E Ink announces a color breakthrough, but it's only for signs


There's a small glimmer of hope for the seemingly doomed dream of color electronic paper. E Ink, which helped pioneer ePaper by providing the technology for Amazon's Kindle, announced today that it's finally developed a display that can show up to 32,000 colors. Dubbed Advanced Color ePaper (ACeP), it's a huge leap above the company's aging Triton tech, which could only display around 4,000 colors. Basically, it'll be clear enough to be practically indistinguishable from color printed onto real paper. But don't get your hopes up for an e-reader with ACeP just yet -- for now, E Ink is positioning it for in-store signage as 20-inch panels.

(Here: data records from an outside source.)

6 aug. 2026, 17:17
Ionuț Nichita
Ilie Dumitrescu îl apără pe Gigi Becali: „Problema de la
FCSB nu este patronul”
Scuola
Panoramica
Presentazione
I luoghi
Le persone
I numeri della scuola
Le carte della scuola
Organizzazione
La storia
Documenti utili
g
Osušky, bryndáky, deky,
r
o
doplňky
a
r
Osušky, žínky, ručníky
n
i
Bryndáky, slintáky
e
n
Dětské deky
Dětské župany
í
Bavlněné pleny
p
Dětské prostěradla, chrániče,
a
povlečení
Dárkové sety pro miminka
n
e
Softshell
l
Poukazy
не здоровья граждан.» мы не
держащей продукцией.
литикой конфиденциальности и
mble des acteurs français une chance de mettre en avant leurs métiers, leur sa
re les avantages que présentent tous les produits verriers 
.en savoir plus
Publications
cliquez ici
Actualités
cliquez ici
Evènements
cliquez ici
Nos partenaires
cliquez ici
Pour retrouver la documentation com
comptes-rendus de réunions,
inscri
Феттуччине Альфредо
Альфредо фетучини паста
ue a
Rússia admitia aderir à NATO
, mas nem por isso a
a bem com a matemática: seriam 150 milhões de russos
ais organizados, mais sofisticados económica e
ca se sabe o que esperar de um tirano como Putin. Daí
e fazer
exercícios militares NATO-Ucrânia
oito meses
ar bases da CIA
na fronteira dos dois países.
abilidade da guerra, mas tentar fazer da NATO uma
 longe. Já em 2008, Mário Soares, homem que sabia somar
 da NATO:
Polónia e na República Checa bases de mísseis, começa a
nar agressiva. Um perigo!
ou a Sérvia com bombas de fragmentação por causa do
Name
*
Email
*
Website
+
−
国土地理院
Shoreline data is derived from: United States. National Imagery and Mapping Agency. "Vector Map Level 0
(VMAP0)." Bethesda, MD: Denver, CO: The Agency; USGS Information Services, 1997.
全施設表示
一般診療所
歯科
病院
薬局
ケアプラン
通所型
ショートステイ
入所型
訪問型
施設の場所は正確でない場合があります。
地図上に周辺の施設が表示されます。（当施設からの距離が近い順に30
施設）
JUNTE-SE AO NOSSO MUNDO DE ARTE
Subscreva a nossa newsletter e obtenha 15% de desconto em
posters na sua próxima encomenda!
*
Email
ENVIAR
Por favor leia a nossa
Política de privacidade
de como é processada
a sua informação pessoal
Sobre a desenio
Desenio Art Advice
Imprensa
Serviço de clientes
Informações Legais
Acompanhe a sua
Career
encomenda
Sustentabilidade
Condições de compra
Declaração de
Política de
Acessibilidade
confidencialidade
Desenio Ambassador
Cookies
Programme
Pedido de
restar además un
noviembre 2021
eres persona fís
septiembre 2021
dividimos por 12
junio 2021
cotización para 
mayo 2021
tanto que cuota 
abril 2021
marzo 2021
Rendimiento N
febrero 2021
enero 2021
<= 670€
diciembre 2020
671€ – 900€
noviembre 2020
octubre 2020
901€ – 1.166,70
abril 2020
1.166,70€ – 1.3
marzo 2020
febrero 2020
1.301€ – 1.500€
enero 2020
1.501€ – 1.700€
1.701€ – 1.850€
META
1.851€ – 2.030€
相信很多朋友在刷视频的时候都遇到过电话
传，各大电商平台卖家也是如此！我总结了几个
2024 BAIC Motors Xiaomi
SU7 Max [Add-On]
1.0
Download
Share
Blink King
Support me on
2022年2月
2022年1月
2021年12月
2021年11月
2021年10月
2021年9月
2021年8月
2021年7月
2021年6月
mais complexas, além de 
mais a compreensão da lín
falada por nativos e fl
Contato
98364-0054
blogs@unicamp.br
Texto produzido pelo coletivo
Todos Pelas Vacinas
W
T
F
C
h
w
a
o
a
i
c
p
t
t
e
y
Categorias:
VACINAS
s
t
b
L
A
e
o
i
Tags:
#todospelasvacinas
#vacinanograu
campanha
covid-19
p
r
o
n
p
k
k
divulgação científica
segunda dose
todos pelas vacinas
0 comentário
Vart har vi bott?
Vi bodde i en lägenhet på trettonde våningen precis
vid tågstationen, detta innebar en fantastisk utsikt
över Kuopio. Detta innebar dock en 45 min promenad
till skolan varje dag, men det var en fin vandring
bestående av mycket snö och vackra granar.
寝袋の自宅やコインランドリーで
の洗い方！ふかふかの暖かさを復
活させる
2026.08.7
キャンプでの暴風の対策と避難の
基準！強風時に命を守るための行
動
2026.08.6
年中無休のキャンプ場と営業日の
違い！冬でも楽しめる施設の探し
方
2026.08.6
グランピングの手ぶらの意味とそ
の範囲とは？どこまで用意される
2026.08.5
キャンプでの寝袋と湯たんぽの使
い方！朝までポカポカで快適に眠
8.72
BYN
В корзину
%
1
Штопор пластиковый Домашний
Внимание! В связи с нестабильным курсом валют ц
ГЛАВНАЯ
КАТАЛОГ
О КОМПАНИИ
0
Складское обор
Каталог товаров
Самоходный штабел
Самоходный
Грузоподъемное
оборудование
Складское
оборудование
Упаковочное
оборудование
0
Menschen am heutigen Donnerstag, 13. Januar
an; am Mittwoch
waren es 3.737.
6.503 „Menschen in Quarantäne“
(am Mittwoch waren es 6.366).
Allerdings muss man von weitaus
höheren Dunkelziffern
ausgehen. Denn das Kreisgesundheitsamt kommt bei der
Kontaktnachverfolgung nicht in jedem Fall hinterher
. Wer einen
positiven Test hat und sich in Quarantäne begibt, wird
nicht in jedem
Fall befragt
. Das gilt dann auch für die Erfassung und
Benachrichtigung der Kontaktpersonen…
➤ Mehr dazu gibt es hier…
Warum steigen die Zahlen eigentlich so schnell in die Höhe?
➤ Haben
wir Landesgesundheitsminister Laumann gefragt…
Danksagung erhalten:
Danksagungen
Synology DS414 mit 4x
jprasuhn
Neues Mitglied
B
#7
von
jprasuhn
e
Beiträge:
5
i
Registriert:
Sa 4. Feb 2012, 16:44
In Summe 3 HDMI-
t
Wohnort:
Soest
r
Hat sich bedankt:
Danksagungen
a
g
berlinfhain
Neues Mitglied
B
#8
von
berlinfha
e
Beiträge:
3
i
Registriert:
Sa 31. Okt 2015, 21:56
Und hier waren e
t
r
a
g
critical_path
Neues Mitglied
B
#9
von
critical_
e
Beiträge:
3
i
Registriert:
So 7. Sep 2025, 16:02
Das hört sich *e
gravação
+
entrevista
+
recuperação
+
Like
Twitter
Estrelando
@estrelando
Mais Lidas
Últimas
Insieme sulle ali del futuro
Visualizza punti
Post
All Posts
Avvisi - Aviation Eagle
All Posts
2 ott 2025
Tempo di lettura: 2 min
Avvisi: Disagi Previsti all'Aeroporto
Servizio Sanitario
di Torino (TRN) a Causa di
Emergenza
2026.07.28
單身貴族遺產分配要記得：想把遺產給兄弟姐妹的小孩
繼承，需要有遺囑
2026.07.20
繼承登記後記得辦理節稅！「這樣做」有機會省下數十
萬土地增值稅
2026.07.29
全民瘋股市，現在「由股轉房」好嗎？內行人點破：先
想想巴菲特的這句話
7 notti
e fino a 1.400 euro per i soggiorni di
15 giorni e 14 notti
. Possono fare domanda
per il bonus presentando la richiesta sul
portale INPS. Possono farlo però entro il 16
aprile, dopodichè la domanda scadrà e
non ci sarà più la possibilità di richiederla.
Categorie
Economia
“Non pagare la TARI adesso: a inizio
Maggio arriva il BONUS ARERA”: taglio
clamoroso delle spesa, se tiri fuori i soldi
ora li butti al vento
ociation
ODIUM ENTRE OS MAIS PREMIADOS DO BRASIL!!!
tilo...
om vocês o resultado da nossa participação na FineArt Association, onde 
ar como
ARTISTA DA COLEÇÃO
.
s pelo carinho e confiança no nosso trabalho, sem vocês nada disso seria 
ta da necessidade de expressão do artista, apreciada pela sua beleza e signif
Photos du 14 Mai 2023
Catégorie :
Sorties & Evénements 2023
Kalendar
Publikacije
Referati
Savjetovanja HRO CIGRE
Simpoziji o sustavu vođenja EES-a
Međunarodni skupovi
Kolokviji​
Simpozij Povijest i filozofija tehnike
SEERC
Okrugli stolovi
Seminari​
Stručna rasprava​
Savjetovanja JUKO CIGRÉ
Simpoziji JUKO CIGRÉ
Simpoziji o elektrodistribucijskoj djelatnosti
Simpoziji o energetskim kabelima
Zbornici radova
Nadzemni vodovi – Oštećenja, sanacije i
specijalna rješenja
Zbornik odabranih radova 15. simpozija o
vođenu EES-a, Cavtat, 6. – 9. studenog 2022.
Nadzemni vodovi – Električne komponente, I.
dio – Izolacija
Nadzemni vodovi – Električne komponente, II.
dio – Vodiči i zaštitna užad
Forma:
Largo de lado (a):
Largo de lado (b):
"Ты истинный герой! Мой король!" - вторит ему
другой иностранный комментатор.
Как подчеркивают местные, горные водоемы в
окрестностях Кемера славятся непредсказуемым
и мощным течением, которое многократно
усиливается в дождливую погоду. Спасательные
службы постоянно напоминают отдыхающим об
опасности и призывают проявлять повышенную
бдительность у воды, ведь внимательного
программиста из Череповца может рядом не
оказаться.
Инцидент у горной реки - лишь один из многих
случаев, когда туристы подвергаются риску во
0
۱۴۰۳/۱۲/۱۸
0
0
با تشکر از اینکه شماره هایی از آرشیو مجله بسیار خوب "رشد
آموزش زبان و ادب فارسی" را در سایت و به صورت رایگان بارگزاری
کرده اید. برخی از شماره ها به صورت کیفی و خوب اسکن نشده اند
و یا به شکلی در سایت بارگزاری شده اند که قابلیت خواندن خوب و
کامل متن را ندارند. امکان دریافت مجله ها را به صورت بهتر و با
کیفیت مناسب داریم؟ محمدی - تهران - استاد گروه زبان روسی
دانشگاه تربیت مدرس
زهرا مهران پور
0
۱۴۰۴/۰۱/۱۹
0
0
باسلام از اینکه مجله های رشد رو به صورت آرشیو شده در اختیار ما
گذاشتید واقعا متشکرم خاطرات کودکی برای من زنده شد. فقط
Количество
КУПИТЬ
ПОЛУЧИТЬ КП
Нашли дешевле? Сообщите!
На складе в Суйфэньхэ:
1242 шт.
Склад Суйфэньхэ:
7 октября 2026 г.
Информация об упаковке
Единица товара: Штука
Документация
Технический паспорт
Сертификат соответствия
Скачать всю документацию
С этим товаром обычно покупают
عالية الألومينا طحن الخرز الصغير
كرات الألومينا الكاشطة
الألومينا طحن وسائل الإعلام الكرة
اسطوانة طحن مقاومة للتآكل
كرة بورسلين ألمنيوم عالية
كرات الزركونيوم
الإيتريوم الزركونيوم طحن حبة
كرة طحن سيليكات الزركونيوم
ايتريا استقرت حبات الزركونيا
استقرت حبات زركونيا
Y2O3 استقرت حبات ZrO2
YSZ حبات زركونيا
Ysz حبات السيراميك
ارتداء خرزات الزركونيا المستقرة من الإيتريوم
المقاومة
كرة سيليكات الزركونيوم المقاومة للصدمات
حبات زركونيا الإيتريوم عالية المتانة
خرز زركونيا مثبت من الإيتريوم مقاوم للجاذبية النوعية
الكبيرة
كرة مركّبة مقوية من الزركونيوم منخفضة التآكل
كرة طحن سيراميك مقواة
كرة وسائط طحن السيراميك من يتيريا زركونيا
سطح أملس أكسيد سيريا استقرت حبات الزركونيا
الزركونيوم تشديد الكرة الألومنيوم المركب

While it's just as low-power as you'd expect, ACeP isn't as sharp as E Ink's black and white technology yet, which can reach up to 300 pixels per inch. ACeP only has a resolution of 1600 x 2500 pixels, which clocks in at 150ppi. It also takes a full two seconds for the display to refresh. Still, ACeP is a significant move for E Ink, which for years has been struggling to develop color displays that can go against increasingly sharp OLED and LCD screens. With Qualcomm's Mirasol technology floundering, ACeP could end up being the color ePaper solution we've been waiting for.